Summer Reading Has Begun

Hello, readers! It’s halfway through the month of June and I’ve only got two “summer reading” books to report on. (I’ve been busy getting ready for the launch of my new book, Friends of the Library!)

Excuse the yucky background . . . I was reading in the waiting room at the hospital where I was getting tests done a week before my upcoming surgery.

Furious Hours: Murder, Fraud, and the Last Trial of Harper Lee by Casey Cep is a heavily-researched nonfiction book that explores the murders and trials of a rural preacher in 1970s Alabama, and the involvement of Harper Lee, who spent a year reporting on the case for what she hoped would be her second book, The Reverend.

Cep divides the book into three parts, writing first about the Reverend Willie Maxwell, who was accused of murdering five members of his family to get insurance money, and then about the lawyer, “Big Tom” Radney, and finally, beginning on page 149, she writes about Harper Lee. She doesn’t just write about Lee’s involvement reporting the trial of Robert Burns, the man who admitted to shooting Reverend Maxwell. First Cep gives us several chapters of Lee’s early life and work , helping Truman Capote do research for In Cold Blood, and later the story of To Kill a Mockingbird and Lee’s life as a famous. I have to admit that I skimmed over some of the details in the first two parts of the book, anxious to get to Part Three, “The Writer.” But once I got there, it was worth the wait! So whether you love true crime and appreciate details and heavy research, or you’re just a fan of Harper Lee, this book is well worth the read.

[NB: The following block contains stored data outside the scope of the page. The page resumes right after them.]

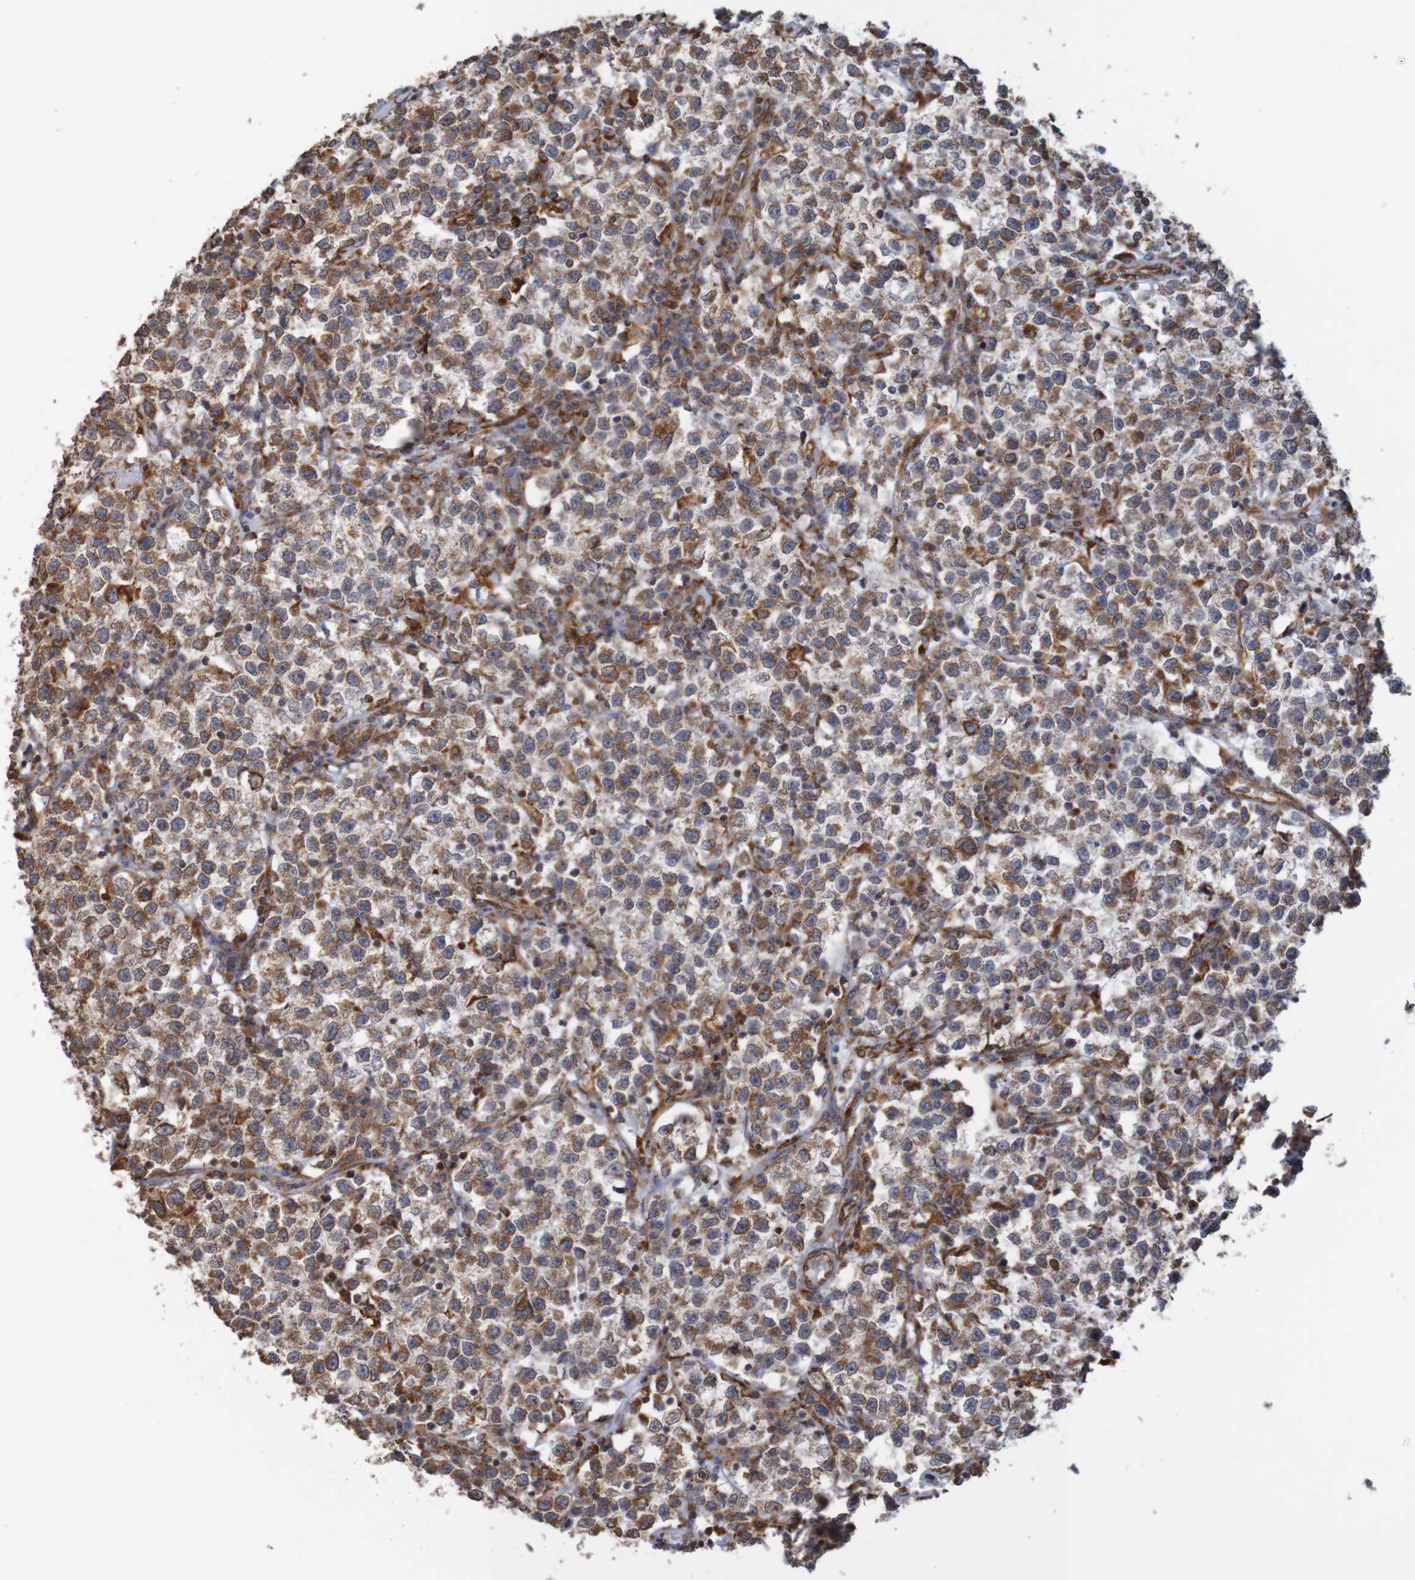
{"staining": {"intensity": "moderate", "quantity": "25%-75%", "location": "cytoplasmic/membranous"}, "tissue": "testis cancer", "cell_type": "Tumor cells", "image_type": "cancer", "snomed": [{"axis": "morphology", "description": "Seminoma, NOS"}, {"axis": "topography", "description": "Testis"}], "caption": "IHC staining of seminoma (testis), which reveals medium levels of moderate cytoplasmic/membranous positivity in about 25%-75% of tumor cells indicating moderate cytoplasmic/membranous protein positivity. The staining was performed using DAB (3,3'-diaminobenzidine) (brown) for protein detection and nuclei were counterstained in hematoxylin (blue).", "gene": "PDIA3", "patient": {"sex": "male", "age": 22}}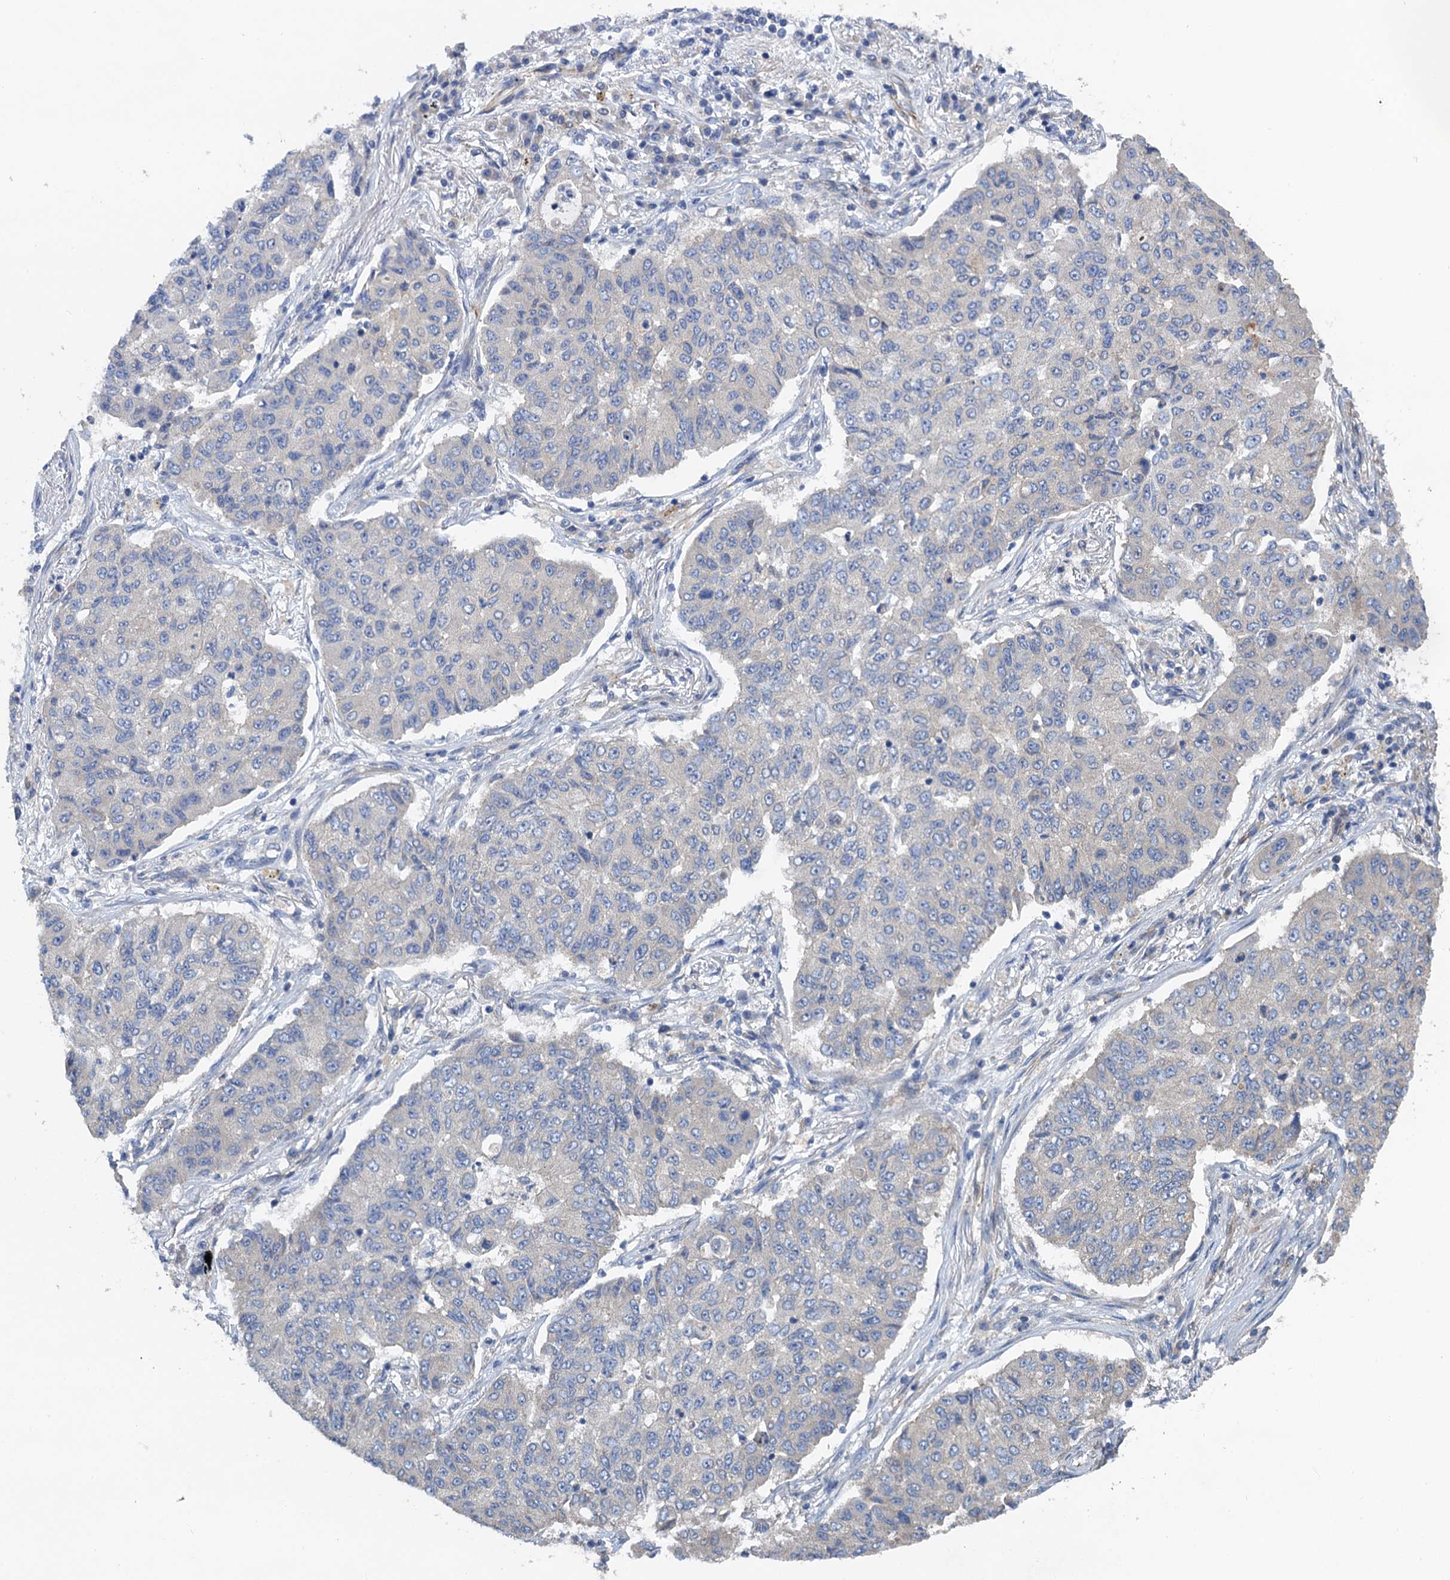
{"staining": {"intensity": "negative", "quantity": "none", "location": "none"}, "tissue": "lung cancer", "cell_type": "Tumor cells", "image_type": "cancer", "snomed": [{"axis": "morphology", "description": "Squamous cell carcinoma, NOS"}, {"axis": "topography", "description": "Lung"}], "caption": "IHC histopathology image of neoplastic tissue: human lung cancer stained with DAB displays no significant protein positivity in tumor cells. (Stains: DAB (3,3'-diaminobenzidine) immunohistochemistry with hematoxylin counter stain, Microscopy: brightfield microscopy at high magnification).", "gene": "PJA2", "patient": {"sex": "male", "age": 74}}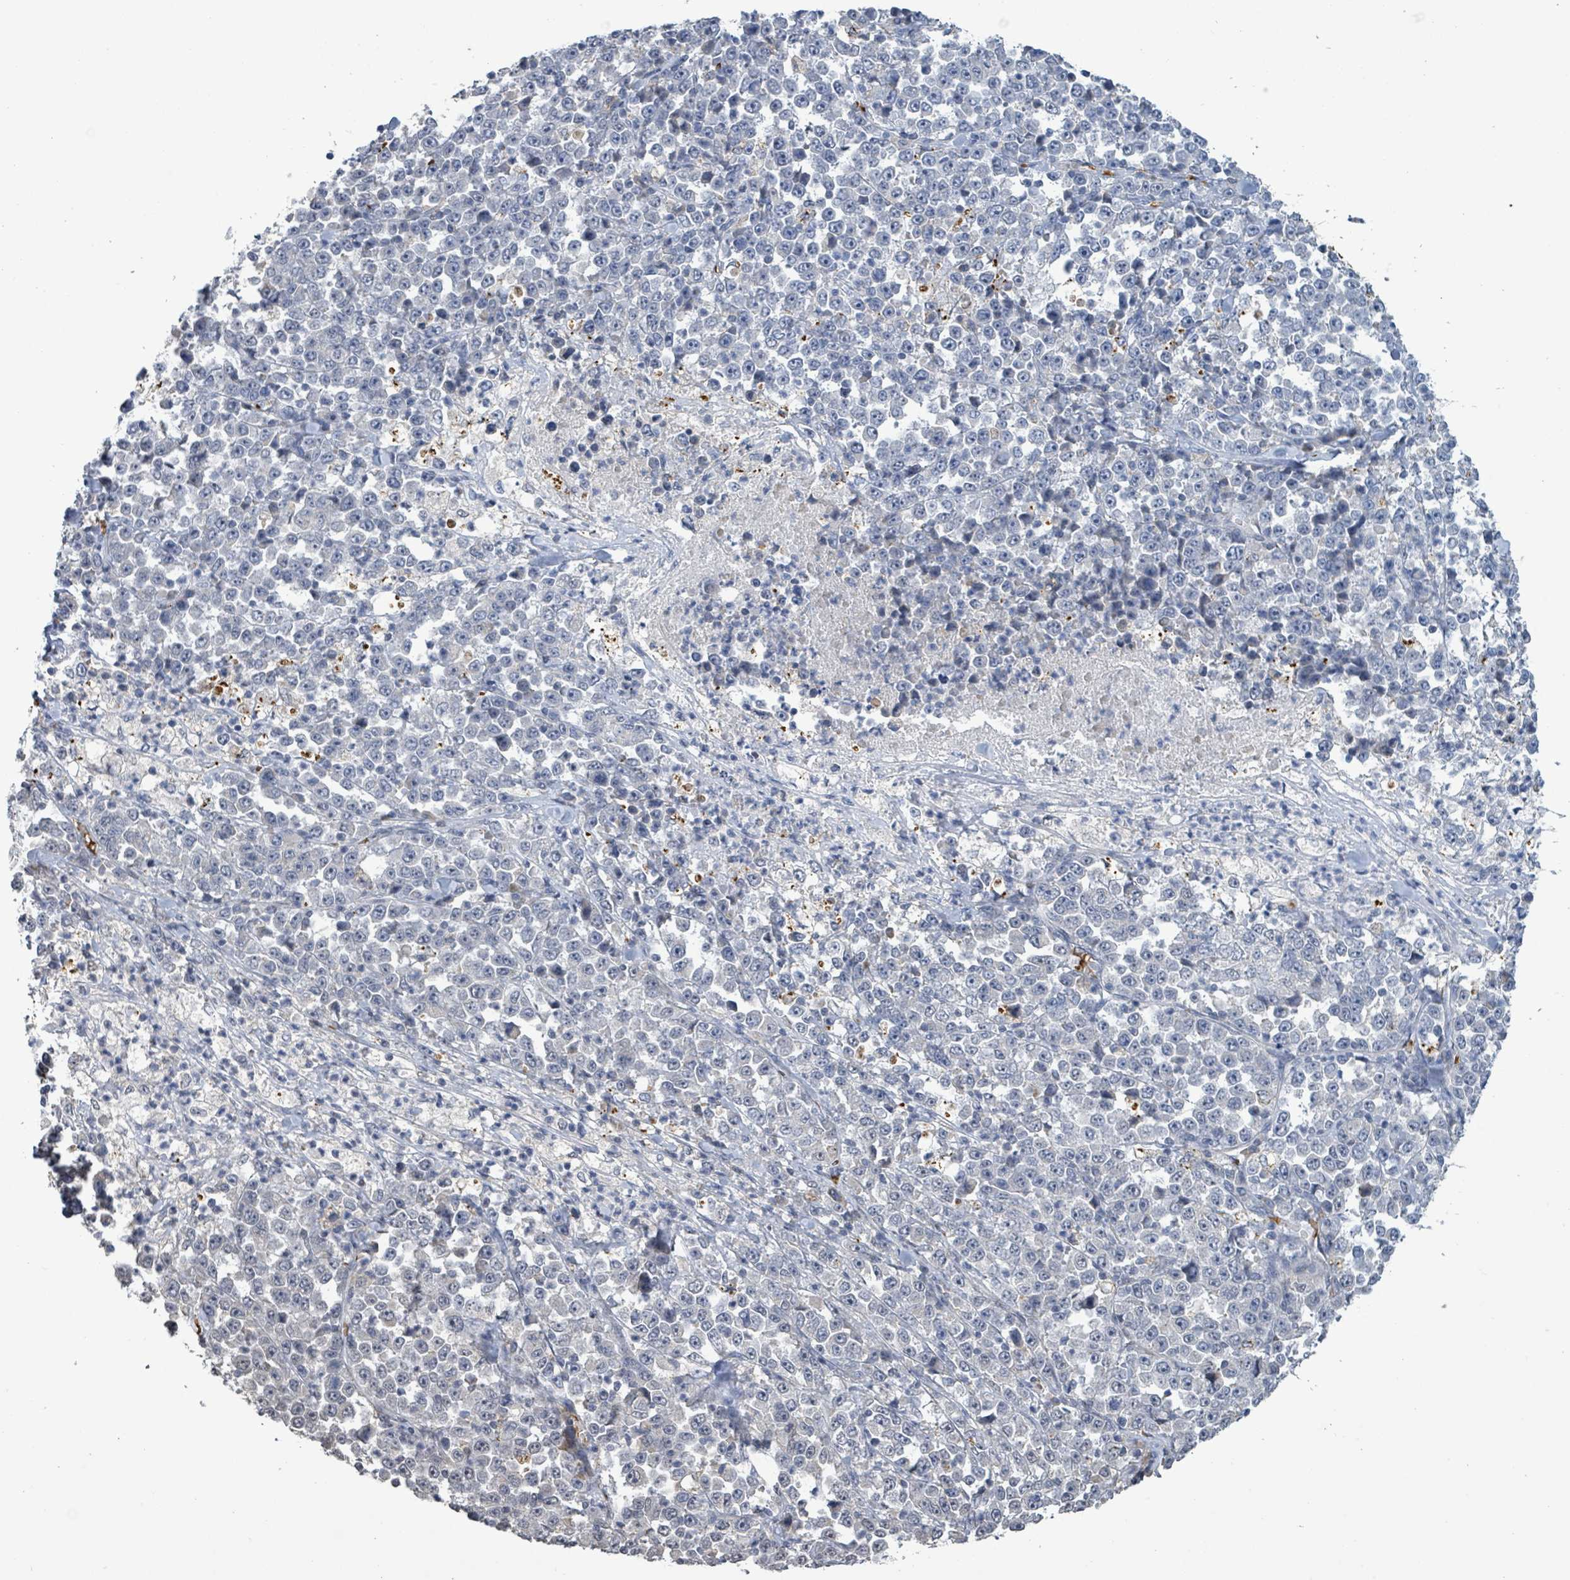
{"staining": {"intensity": "negative", "quantity": "none", "location": "none"}, "tissue": "stomach cancer", "cell_type": "Tumor cells", "image_type": "cancer", "snomed": [{"axis": "morphology", "description": "Normal tissue, NOS"}, {"axis": "morphology", "description": "Adenocarcinoma, NOS"}, {"axis": "topography", "description": "Stomach, upper"}, {"axis": "topography", "description": "Stomach"}], "caption": "DAB immunohistochemical staining of stomach adenocarcinoma exhibits no significant staining in tumor cells.", "gene": "SEBOX", "patient": {"sex": "male", "age": 59}}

One of my favorite reading spots . . . my front porch. Except for the mosquitos!

A couple of weeks ago—while I was still reading Furious Hours—I received an email from a publicist at Paraclete Press asking if she could send me a copy of Lights on the Mountain, a novel by Cheryl Anne Tuggle, asking for a review. Why me? Cheryl Anne and I are both Orthodox Christians. And writers. So of course I agreed and dove into her novel last week, asking if Cheryl Anne would also review my new book. First I exchanged an email with Cheryl Anne about our common faith and our work. I told her that my work isn’t “Christian fiction” (my novel or my short story collection) . . . that I’m an Orthodox Christian who is also a writer. It’s my desire to include aspects of Orthodox Christianity in my fiction whenever it fits, but I don’t have an agenda. My writing doesn’t preach or aim at proselytizing. Cheryl Anne said that’s also her approach to writing.

And yet, in a blurb for Lights on the Mountain, Leslie Baynes, Associate Professor of New Testament at Missouri State University, says, “Tuggle may well have birthed a new genre, a decidedly American Eastern Orthodox literary fiction.” As I read those words, I found myself agreeing, and wondering if my novel Cherry Bomb might also fit into that genre, although I intended it to be mainstream literary fiction. Maybe it’s just that there are so few novels published that reference Orthodox Christianity, whereas scenes in Protestant and Catholic churches and references to Christianity in general appear frequently in popular fiction. In Lights on the Mountain, there are scenes during an Orthodox baptism, wedding, confession, funeral, and even the baking of prosfora (bread for communion). There are icons and nuns and a monastery, just as there are in my novel Cherry Bomb. I enjoyed those scenes the most, as I could relate to them. As a city girl, the rural settings for most of the novel aren’t something I’m personally drawn to, but the scenery was beautiful.

That said, what about the writing itself? It’s very literary, with beautiful descriptions of rural Pennsylvania and the lives of the people who struggle to survive there. In fact, the setting almost becomes a character, as it seems to receive as much attention as many of the characters, who are beautifully drawn. Jess, a dairy farmer who loses his brother and parents at a young age. Gracie, a beautiful Russian Orthodox girl who wins his heart and reveals her mystical faith to him by her life. An elderly Hungarian woman who feeds Jess after his parents die. A mentally ill Amish man. A Catholic family with marital problems. And those hippies camping out in the area coming from an “event” in New York  . . . set around the time of Woodstock. A colorful cast of characters for sure!

But in the midst of those richly drawn characters and lengthy descriptions of the world in which they live, I felt that the plot fell a little short of the literary prose. The transitions from each (short) chapter to the next were sometimes a little difficult for me to follow. I found myself writing the characters’ names and a brief description of each in the back of the book so I could keep up—much like I did the first time I read The Brothers Karamazov. I did enjoy watching the mystery unfold (who is Tsura?) but the details felt a bit cumbersome. And there was plenty of conflict, but the narrative arc was sometimes hard to follow. It’s only because of that I’m giving the book 4 stars instead of 5.